WORK ITEM A — Please copy the stretch of the talk notes from "I thought it" through "our own way." word for word.
WORK ITEM B — For each statement below, answer yes or no according to the talk notes, and quote the words that decide it. (i) Sandi Metz's talk linked much of developers' unhappiness to their interaction with other people. (ii) The writer was hearing Catherine Meyers give this presentation for the first time. (iii) The writer previously had a career as an opera singer.

SUPPLIED PASSAGE —

*-*-*

“You Are Insufficiently Persuasive” (Sandi Metz)
Sandi Metz always delivers very compelling talks and her emphasis in this keynote on the things that make developers unhappy provided lots of things to consider. In exploring a study done targeting developers she identified that a strong contributor to many developers’ unhappiness comes from their interaction with other people. Sandi identified that a lot of this unhappiness derives from difficulty persuading others, but more importantly allowing ourselves to be persuaded.
How do you know you’re right?
I thought it was really good that Sandi addressed the work of folks like Robert Cialdini who have effectively encouraged the abuse of various methods of persuasion. To follow up on that it was really good to hear Sandi remind folks of the work of Dale Carnegie which represents a much more humane approach to persuasion because it encourages understanding and mutual benefit seeking. At the heart of Sandi’s purpose in contrasting these two outlooks on persuasion seemed to be the notion that in really seeking to understand others we can find meaningful agreement, instead of just getting our own way.
Some other good take-aways from Sandi’s talk were the ideas that (1) we should hold strong opinions weakly; and (2) we should keep our identities small. That second point is something I think a lot of developers struggle with because it’s easy for us to let our identities become overly entangled with the code we write.
“Mozart Could’ve Been an Engineer” (Catherine Meyers)
This is the third time I’ve heard Catherine give this presentation and it’s worth it each time. I recognize that there is value in certain contexts to embrace repetition, and hearing this talk repeatedly is something I’ve decided is valuable. I really like Catherine’s presentation because it exemplifies the diversity of backgrounds that I feel gives Ruby such an amazing community. While I don’t have a prior career like Catherine’s as a opera singer, my educational background being in Christian Ministry, Biblical Studies and Church History has led me to identify to a strong degree with folks who don’t come to programming by the expected routes.

*-*-*

DATA FOR ANALYSIS —
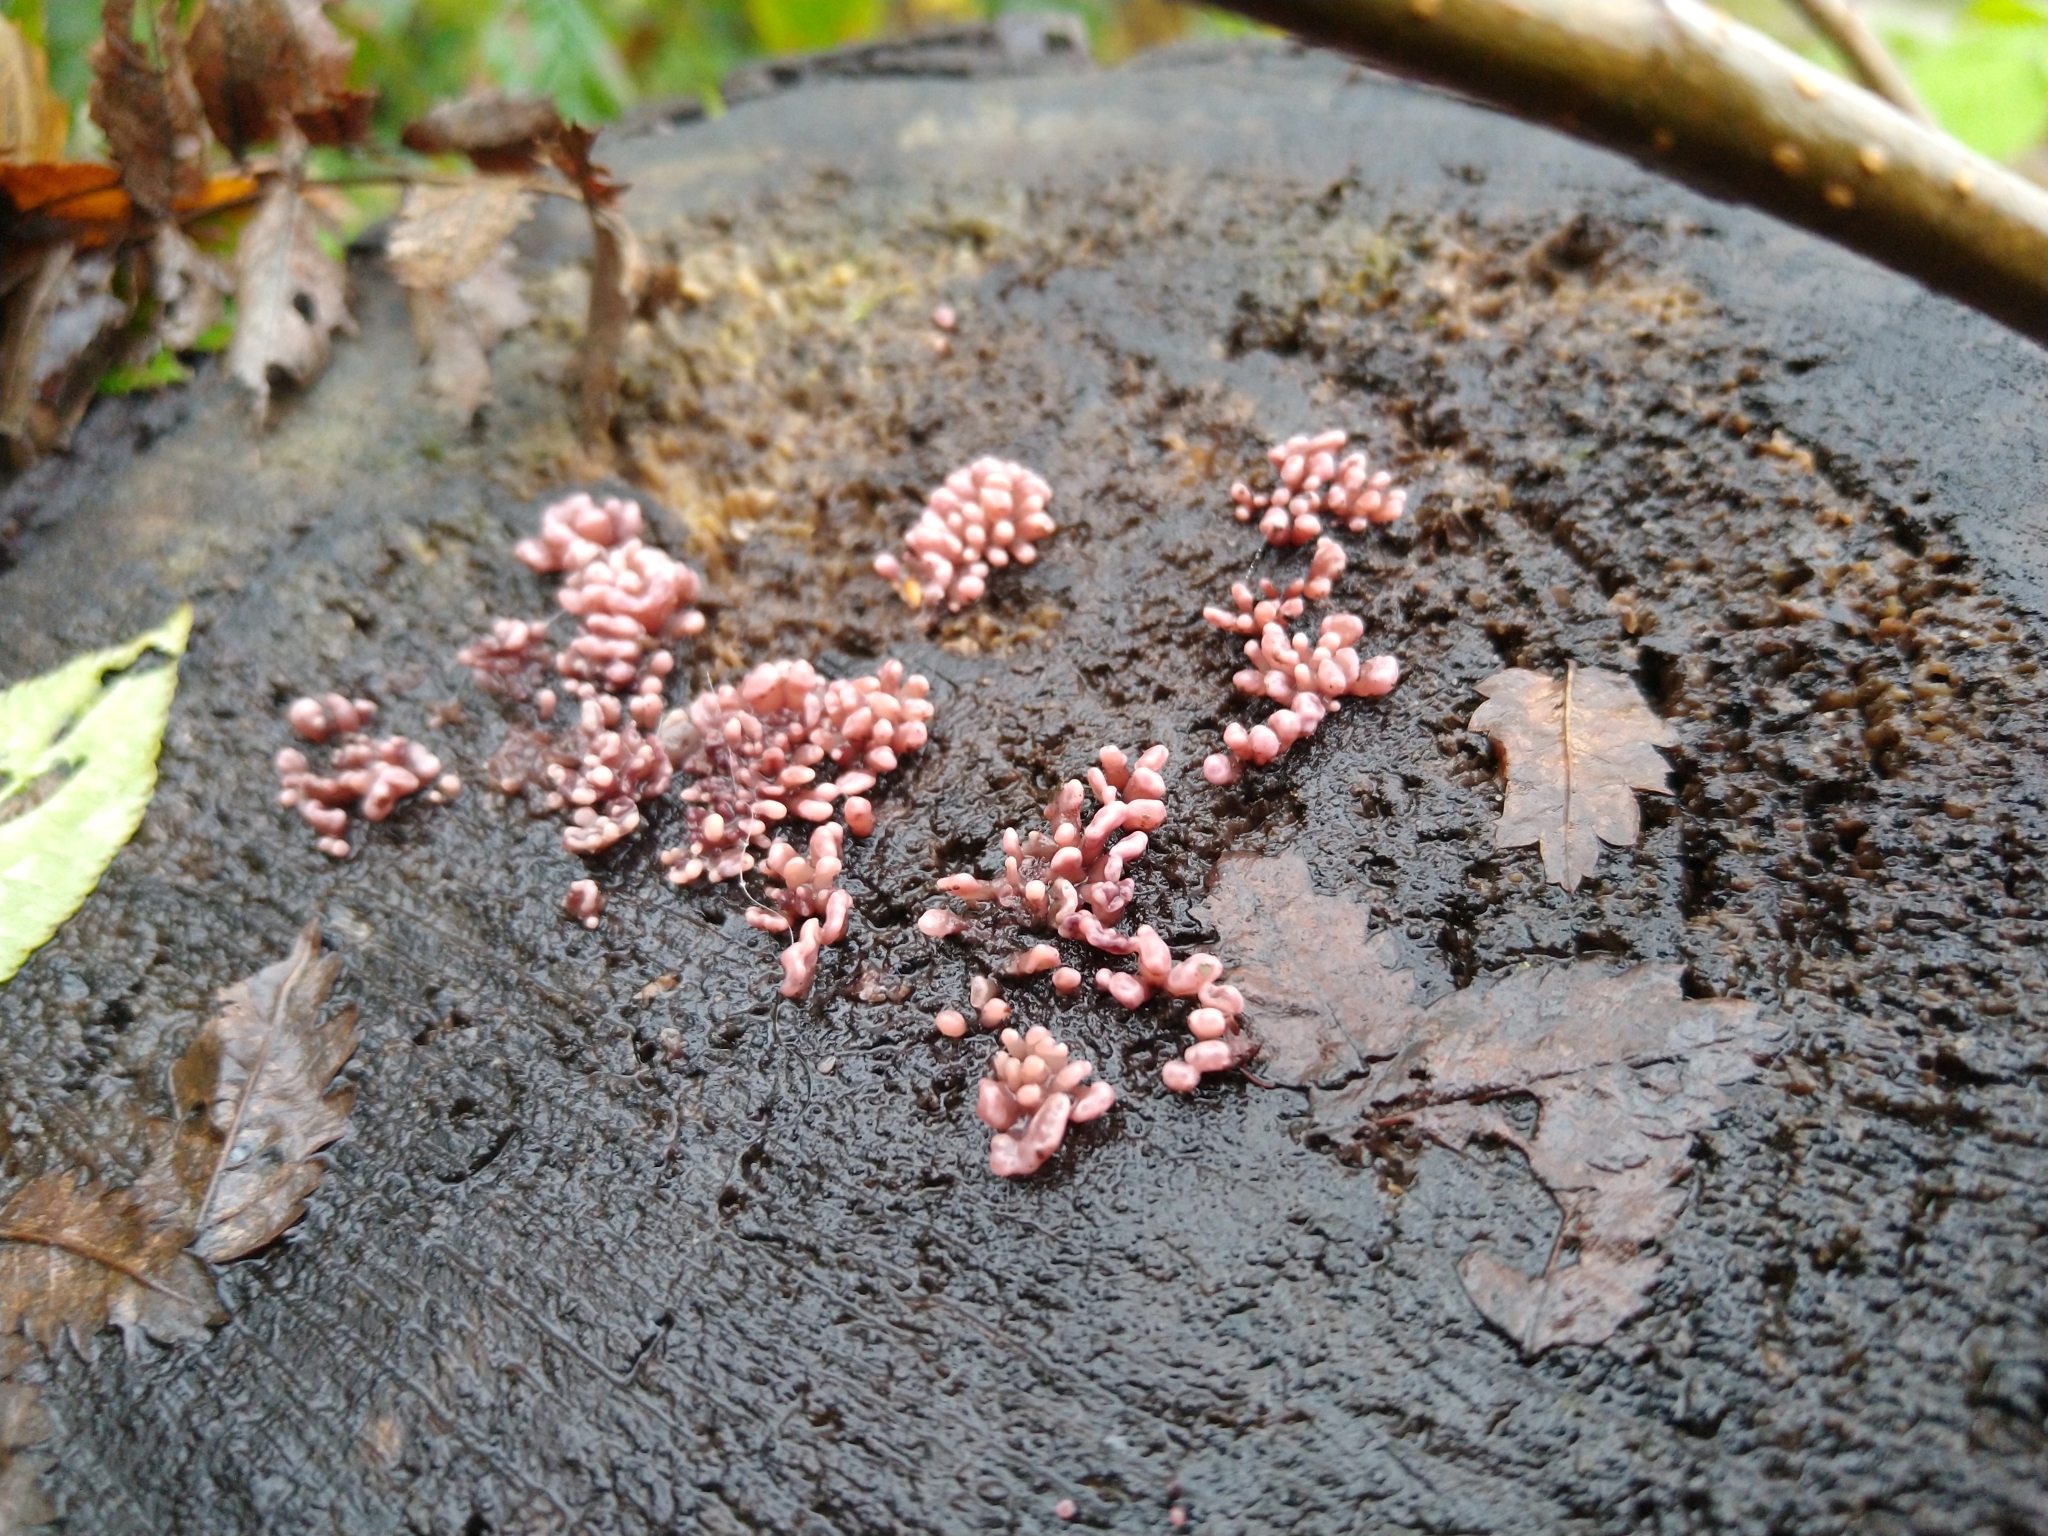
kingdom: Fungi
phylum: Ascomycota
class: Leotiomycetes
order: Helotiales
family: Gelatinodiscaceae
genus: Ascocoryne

*-*-*

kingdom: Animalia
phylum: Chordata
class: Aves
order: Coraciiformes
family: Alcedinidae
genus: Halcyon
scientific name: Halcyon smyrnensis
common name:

*-*-*

SOLUTION A —
I thought it was really good that Sandi addressed the work of folks like Robert Cialdini who have effectively encouraged the abuse of various methods of persuasion. To follow up on that it was really good to hear Sandi remind folks of the work of Dale Carnegie which represents a much more humane approach to persuasion because it encourages understanding and mutual benefit seeking. At the heart of Sandi’s purpose in contrasting these two outlooks on persuasion seemed to be the notion that in really seeking to understand others we can find meaningful agreement, instead of just getting our own way.

SOLUTION B —
(i) Yes: "a strong contributor to many developers’ unhappiness comes from their interaction with other people"
(ii) No: "This is the third time I’ve heard Catherine give this presentation"
(iii) No: "I don’t have a prior career like Catherine’s"